From the above passages of the judgment it appears that the learned trial Judge did not properly direct his mind to the issue in controversy between the parties in the case, nor did he correctly approach the case of the plaintiff on the evidence before him. The learned trial Judge would appear to have thought that all the plaintiff had to do to succeed was to prove that she had suffered losses regardless as to how such losses had been brought about or as to whether such losses had been occasioned by any act on the part of the defendants within the terms of their contract.

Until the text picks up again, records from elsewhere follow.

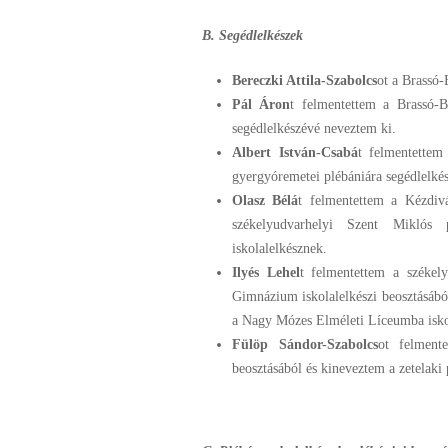
B. Segédlelkészek
Bereczki Attila-Szabolcs
ot a Brassó-
Pál Áron
t felmentettem a Brassó-B
segédlelkészévé neveztem ki.
Albert István-Csabá
t felmentettem
gyergyóremetei plébániára segédlelké
Olasz Bélá
t felmentettem a Kézdivá
székelyudvarhelyi Szent Miklós
iskolalelkésznek.
Ilyés Lehel
t felmentettem a székel
Gimnázium iskolalelkészi beosztásábó
a Nagy Mózes Elméleti Líceumba isko
Fülöp Sándor-Szabolcs
ot felmente
beosztásából és kineveztem a zetelaki 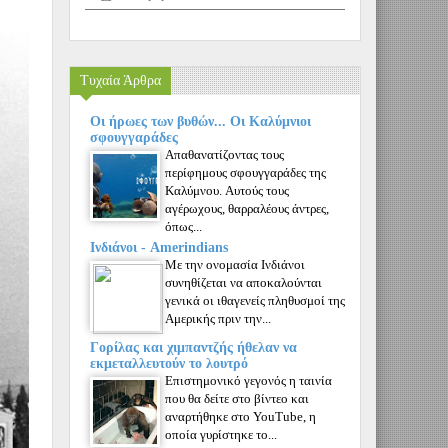
Τυχαία Άρθρα
Οι ήρωες των βυθών... Οι Καλύμνιοι
σφουγγαράδες
Απαθανατίζοντας τους
περίφημους σφουγγαράδες της
Καλύμνου. Aυτούς τους
αγέρωχους, θαρραλέους άντρες,
όπως...
Ινδιάνοι - Amerindians
Με την ονομασία Ινδιάνοι
συνηθίζεται να αποκαλούνται
γενικά οι ιθαγενείς πληθυσμοί της
Αμερικής πριν την...
Γορίλας και χιμπαντζής ήθελαν να
εκμεταλλευτούν το λουτρό
Επιστημονικό γεγονός η ταινία
που θα δείτε στο βίντεο και
αναρτήθηκε στο YouTube, η
οποία γυρίστηκε το...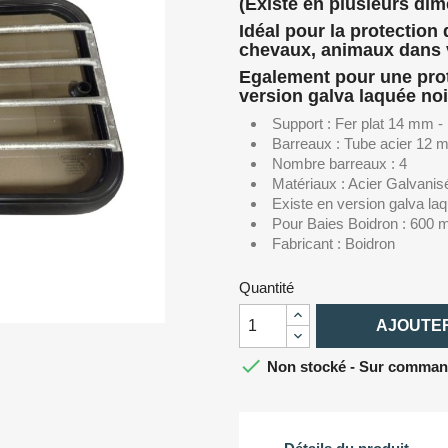
(Existe en plusieurs di
Idéal pour la protection
chevaux, animaux dans v
Egalement pour une prot
version galva laquée noi
Support : Fer plat 14 mm 
Barreaux : Tube acier 12
Nombre barreaux : 4
Matériaux : Acier Galvanis
Existe en version galva la
Pour Baies Boidron : 600
Fabricant : Boidron
Quantité

AJOUTER

Non stocké - Sur commande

It seems plain that on the evidence, the plaintiff did not even attempt to, nor did she establish any breach of contract on the part of the defendants. On the other hand, her refusal to take delivery of the second lot of 250 cartons of the tomato paste on arrival would constitute breach of contract on her part and was sufficient, we think, to disentitle her to a refund of the deposit of £300, especially as the defendants had perforce to take delivery of the goods at a total cost to them of £1,212.12s. 6d thereby incurring a loss of the sum of £370. 10s.
It must be remembered that the plaintiff had admitted in her evidence that the £300 was deposited by her for the goods she had ordered. We are of opinion that the learned trial Judge misconstrued and misapplied the word “exclusivity” in Exhibit A. He took it to mean a guarantee of profit to the plaintiff. We think that, in all the circumstances of this case, this action was misconceived.
Furthermore, there was no breach of contract proved as the evidence given by the plaintiff fell far short of the degree requisite to establish a breach of contract on the part of the defendants. At all events, the action ought to have been dismissed.
Accordingly, this appeal succeeds. It is allowed. The claim of the plaintiff in the Lagos High Court Suit No. LD/290/1968 is dismissed with 60 guineas costs; and this shall be the judgment of the court. The appellants are entitled to costs of this appeal assessed and fixed at 34 guineas.